WHAT TO WORK ON:
Write each entry out again verbatim, pictures excluded.

Dataset entries:
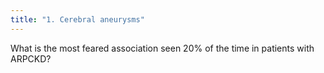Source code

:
 ```yaml
---
title: "1. Cerebral aneurysms"
---
```

What is the most feared association seen 20% of the time in patients with ARPCKD?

RESPONSE:
Source code

:
 ```yaml
---
title: "1. Cerebral aneurysms"
---
```

What is the most feared association seen 20% of the time in patients with ARPCKD?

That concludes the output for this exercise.